Thursday, 28 May 2015

Tomorrowland; Ayn Rand for the under-fives

Tomorrowland has stumbled coming out the gate, which is a pretty good piece of meta-commentary by the audience. The whole movie is one big message about how expecting the worst will give you the worst, and just to hammer the point home, here’s a pretty good movie which everyone believes is a bad one because no-one bothered to go.

Well, not no-one. It cost north of $190 million to make and market Tomorrowland and it only made about $30 million in its opening weekend, so obviously this is a disaster and the film has flopped and we must all stay away from it lest the fail rub off on us. But that’s 1% of the population of the USA giving it a couple of hours over the weekend. How is that failure?

Of course, the movie itself would probably argue that it’s the smartest 1%, because the other big message in the movie is that mere managers and politicians should just get out of the way and let genius roll its sleeves up. Yes, I had a great time, but it is kind of cuddly Ayn Rand for the under-fives and I wouldn’t be hugely upset if that kind of message went unheard. The elites are doing just fine and the last thing anyone needs is more propaganda for their viewpoint.

And yet. It’s a good movie. The message is either diabetically sweet or stealth libertarianism, but it’s carried off with real skill and good performances. It’s that rare thing, a movie full of CGI which gets a job done without making a fuss about it. The world of tomorrow has to look amazing and CGI is the only way to go, but it doesn’t dominate the screen the way other effects-heavy trash tends to. Brad Bird knows how to keep a balance between the wonder and the people who are experiencing the wonder; more than that, he knows that the wonder doesn’t mean anything unless we care about the people in the middle of it.

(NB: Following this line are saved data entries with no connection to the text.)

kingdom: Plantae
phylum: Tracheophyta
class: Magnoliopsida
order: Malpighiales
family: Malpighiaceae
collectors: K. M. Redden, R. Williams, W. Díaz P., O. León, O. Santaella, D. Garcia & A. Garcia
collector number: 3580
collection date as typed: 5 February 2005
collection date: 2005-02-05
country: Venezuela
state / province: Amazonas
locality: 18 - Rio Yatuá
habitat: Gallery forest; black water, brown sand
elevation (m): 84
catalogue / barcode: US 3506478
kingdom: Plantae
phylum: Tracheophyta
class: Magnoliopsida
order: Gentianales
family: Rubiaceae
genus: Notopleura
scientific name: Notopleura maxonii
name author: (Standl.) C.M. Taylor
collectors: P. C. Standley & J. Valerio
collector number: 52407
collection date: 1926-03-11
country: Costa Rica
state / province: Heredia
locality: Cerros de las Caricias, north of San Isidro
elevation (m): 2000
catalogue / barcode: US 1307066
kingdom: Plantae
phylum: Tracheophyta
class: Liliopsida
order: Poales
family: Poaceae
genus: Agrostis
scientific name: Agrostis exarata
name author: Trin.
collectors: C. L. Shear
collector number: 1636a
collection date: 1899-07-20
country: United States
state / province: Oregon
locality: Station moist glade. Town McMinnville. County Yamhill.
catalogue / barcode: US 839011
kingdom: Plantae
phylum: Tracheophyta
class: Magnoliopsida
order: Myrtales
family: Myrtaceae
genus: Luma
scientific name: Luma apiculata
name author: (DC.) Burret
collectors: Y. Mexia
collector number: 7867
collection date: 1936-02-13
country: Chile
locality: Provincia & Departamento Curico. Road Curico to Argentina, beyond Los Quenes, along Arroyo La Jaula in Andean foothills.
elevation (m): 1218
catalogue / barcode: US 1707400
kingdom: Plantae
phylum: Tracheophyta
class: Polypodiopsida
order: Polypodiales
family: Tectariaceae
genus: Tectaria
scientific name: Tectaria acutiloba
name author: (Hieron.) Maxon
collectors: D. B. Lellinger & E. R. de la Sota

Which is where the writing and the acting comes in. George Clooney is on the publicity material, but the hard work’s being done by the two young women. I’d never heard of Britt Robertson or Raffey Cassidy, but they’re both great. Raffey Cassidy may well be the next Chloe Moretz. Britt Robertson isn’t in that kind of league, but she does a great job of making Casey Newton a believable smart young woman; there’s a moment half way through when she snaps at Clooney’s “Wait….” with “What? So more robots can come and kill us?”; she’s built the character so thoroughly that it rings utterly true. This is a smart girl who’s had a hard day and is all out of patience, and it’s all there in one line. Rafael Cassidy’s Athena ought to be a messy cliche, but instead she’s a delight playing an old-beyond-her-years robot girl who veers between perfect aplomb and even more perfect ass-kicking. She’s like Hit-Girl’s swear-free English cousin. Astonishingly, she’s not even in the trailers; I almost feel like I’m engaging in spoilers to mention that she exists. But yes, she exists and she’s the best thing in the movie. Which takes a bit of doing when the grown ups are led by George Clooney and Hugh Laurie both with the charm turned up to eleven.

All in all, it’s well worth your time. You may not agree with the message - I was rooting for Hugh Laurie’s villain, whose last big speech made a lot more sense to me - but you’d need to be dead not to get a kick out of the delivery system.